Benarous X, Guile JM, Consoli A, Cohen D. Front. Psychiatry 2015; 6: e108.

Affiliation

Department of Child and Adolescent Psychiatry, Hôpital Pitié-Salpêtrière , Paris , France ; UMR 7222, Institute for Intelligent Systems and Robotics, Université Pierre et Marie Curie , Paris , France.

Copyright

(Copyright © 2015, Frontiers Media)

DOI

10.3389/fpsyt.2015.00108

PMID

26283975

PMCID

PMC4516890

Abstract

Compared to the large number of studies exploring difficulties in emotion recognition in maltreated children, few (N = 12) have explored the cognitive aspect of theory of mind (ToM), i.e., the ability to understand others' thoughts and intentions.
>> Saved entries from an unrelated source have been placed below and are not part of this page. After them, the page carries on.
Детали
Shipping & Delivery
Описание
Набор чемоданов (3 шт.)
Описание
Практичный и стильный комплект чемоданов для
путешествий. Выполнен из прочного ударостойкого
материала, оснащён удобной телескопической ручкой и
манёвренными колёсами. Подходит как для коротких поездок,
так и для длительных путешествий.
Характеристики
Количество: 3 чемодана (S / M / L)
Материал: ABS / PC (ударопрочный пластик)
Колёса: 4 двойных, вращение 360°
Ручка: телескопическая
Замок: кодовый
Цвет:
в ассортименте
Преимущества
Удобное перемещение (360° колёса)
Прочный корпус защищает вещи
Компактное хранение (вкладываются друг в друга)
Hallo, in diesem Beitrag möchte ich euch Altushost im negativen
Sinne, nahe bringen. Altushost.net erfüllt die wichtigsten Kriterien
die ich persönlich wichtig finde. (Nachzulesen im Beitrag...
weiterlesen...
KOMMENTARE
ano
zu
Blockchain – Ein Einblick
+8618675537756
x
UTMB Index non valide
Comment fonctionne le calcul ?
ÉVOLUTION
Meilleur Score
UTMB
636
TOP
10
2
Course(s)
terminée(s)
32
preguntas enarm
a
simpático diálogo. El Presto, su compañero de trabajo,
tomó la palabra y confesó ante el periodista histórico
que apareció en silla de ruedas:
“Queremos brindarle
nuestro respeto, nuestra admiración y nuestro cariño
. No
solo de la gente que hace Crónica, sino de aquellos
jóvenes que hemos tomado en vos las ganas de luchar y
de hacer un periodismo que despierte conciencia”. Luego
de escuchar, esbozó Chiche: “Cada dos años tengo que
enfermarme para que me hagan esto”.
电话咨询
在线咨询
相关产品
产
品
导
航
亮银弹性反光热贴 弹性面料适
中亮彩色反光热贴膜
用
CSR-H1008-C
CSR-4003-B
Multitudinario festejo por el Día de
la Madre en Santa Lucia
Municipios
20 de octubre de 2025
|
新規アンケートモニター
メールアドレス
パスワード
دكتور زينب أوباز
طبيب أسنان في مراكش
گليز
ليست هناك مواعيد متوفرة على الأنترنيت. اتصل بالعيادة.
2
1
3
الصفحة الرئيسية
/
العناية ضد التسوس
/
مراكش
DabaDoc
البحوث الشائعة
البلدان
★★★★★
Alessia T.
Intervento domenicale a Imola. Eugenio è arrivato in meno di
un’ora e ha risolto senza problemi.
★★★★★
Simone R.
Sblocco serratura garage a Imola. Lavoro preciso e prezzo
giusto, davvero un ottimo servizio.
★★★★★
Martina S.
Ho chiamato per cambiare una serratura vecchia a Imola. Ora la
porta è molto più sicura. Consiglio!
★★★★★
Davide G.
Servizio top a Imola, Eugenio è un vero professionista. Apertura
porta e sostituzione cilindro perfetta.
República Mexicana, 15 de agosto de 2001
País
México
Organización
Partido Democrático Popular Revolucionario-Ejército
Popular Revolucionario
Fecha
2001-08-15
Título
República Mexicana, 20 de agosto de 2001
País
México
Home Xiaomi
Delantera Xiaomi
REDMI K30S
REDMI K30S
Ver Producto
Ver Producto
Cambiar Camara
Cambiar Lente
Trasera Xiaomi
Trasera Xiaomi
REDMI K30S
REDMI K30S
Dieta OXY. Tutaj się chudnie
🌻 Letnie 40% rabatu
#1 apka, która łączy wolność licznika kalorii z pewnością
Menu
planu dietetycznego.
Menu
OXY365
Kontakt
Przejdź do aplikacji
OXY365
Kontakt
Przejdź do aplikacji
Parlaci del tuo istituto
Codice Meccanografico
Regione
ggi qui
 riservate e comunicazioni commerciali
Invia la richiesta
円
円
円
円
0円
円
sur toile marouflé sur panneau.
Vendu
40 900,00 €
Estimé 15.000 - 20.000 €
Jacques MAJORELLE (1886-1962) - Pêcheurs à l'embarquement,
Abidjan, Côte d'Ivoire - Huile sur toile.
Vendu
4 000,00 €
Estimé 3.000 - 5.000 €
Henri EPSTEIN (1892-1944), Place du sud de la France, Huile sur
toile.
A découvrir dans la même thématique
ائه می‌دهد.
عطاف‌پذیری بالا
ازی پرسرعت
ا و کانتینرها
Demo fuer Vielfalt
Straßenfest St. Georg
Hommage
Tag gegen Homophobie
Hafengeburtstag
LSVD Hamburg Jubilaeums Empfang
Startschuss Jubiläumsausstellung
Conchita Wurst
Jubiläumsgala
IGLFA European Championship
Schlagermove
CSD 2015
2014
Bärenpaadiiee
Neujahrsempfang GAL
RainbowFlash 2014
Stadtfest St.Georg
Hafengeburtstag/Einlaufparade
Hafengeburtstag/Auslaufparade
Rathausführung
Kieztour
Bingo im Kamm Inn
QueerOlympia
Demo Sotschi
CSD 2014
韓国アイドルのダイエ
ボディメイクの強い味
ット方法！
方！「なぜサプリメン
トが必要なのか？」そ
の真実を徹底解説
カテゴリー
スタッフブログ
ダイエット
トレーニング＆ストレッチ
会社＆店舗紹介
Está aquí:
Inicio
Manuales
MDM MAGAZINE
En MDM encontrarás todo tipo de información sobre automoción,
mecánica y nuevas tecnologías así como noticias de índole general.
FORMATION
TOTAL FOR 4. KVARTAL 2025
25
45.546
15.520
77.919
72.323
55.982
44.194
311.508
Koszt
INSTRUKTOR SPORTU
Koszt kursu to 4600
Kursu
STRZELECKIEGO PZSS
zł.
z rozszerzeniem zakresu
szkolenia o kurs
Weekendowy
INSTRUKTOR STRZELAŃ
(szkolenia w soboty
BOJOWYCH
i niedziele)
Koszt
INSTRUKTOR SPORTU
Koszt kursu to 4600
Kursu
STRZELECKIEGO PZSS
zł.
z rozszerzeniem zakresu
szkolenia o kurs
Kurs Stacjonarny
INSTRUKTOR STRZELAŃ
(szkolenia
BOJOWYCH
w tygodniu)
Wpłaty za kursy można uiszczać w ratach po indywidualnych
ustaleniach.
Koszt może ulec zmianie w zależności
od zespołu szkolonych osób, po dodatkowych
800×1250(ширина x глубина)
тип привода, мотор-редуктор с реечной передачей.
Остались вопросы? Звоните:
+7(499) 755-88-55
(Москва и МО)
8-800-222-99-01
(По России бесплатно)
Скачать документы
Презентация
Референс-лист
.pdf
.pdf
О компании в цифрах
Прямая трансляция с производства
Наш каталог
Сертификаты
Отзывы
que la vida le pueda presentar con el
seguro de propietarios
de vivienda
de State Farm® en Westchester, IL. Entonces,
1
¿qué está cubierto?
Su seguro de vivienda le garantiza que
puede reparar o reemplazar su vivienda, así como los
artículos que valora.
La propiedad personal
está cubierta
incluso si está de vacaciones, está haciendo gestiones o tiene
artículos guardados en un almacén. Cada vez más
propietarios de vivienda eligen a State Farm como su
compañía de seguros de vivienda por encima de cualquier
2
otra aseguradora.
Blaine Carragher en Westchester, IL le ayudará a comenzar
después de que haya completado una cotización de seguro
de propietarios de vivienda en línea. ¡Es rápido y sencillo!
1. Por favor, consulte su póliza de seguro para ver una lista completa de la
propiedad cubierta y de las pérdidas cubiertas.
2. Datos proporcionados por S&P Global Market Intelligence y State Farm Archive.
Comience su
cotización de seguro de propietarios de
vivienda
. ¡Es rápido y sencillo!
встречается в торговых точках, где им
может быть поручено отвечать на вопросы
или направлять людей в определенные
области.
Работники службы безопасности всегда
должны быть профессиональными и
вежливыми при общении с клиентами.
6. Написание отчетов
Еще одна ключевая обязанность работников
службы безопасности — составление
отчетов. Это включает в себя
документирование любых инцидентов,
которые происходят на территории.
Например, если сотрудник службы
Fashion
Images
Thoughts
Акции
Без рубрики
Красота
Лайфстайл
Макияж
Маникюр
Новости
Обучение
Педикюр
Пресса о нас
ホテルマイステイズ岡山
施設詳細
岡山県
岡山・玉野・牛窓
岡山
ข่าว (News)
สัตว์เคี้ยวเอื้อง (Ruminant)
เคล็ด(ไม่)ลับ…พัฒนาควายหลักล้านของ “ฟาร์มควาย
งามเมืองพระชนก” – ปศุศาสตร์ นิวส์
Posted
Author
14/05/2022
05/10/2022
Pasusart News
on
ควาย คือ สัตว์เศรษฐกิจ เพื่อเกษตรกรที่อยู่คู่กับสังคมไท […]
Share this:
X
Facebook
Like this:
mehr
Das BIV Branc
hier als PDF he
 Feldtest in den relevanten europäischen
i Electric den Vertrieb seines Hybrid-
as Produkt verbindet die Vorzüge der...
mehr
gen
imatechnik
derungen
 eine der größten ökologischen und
A systematic review of these studies shows inconsistent results regarding cognitive ToM tasks. Youths with a history of maltreatment are more likely to fail at false-belief tasks (N = 2). However, results are less conclusive regarding other tasks (perspective-taking tasks, N = 4; and hostile attribution tasks, N = 7). Additionally, only one study controlled for potential psychopathology. Measures of psychopathology and other cognitive abilities, in addition to ToM, are required to establish a specific association between maltreatment and the cognitive dimension of ToM.